If you're Robert Dutkowsky, head of J.D. Edwards, you dig your heels in, slap Larry Ellison and Oracle with an industrial espionage lawsuit and vow to fight until victory.
That perseverance will get tested in the days and weeks ahead. Entangled in an epic battle of wills with one of Silicon Valley's biggest egos, Dutkowsky has surely gotten more than he bargained for when he joined J.D. Edwards as president and chief executive officer last year.
J.D. Edwards, based in Denver, is a staid software developer with a fairly unremarkable history. Formed in 1977, the company employs almost 5,000 people and supplies nearly 6,700 midsize manufacturers with software applications that are designed to keep their factories running smoothly.
PeopleSoft's $1.7bn offer for J.D. Edwards, announced one month ago, signalled the start of a long anticipated consolidation of the business applications market. But when Oracle launched its own unexpected $5.1bn bid for PeopleSoft, the company made it clear that J.D. Edwards was uninvited to the party. Oracle has since softened its position, indicating that it would consider buying J.D. Edwards if that also meant getting PeopleSoft.
As the lawsuits, countersuits, verbal sparring and antitrust investigations continued to unfold, Dutkowsky, 48, spoke with CNET News.com about Ellison, why some mergers are better than others and what lies ahead for his company.
Q: Why shouldn't Oracle be able to do in the "free market" what it thinks is in its shareholders' best interest?

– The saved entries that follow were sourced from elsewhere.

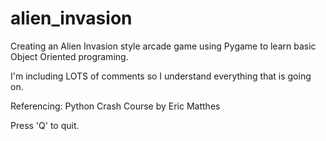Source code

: # alien_invasion
Creating an Alien Invasion style arcade game using Pygame to learn basic Object Oriented programing. 

I'm including LOTS of comments so I understand everything that is going on.

Referencing: Python Crash Course by Eric Matthes

Press 'Q' to quit.
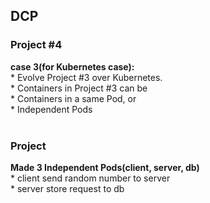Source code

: ## DCP

### Project #4
**case 3(for Kubernetes case):**<br>
	* Evolve Project #3 over Kubernetes.<br>
	* Containers in Project #3 can be<br>
		* Containers in a same Pod, or<br>
		* Independent Pods<br><br>

### Project
**Made 3 Independent Pods(client, server, db)**<br>
	* client send random number to server<br>
	* server store request to db<br>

A: I'm a big believer in free enterprise, and any company has the right to take any step that it wants -- as long as it is within the boundaries of the laws we have in place. That is why the Hart-Scott-Rodino Act is in place, and that's why the US Department of Justice is looking so carefully at the PeopleSoft-Oracle merger. They have a responsibility to protect all the other businesses that are in the free enterprise system.
That's what antitrust laws guard against. They shouldn't stop a company from taking actions that it thinks are in the best interest of its company and its shareholders, but it has to be done in a way that is fair and equitable and creates opportunity across the economy and not just centred around one company.
Why will antitrust regulators block the Oracle-PeopleSoft merger, after they allowed Hewlett-Packard to acquire arch-rival Compaq in a mega-merger deal?
The HP-Compaq merger was very different from an Oracle-PeopleSoft merger. First of all, the HP-Compaq merger was not hostile. It was very much like the J.D. Edwards-PeopleSoft merger. It was well-thought-out, well-conceived and well-planned, verses a hostile takeover.
Secondly, when you look at the Compaq and HP business models, they're in PCs, they're in Unix, they're in servers, they're in networking, in software, services and outsourcing. They're a conglomerate, whereas the Oracle hostile takeover of PeopleSoft is focused on applications -- just one narrow segment of the industry.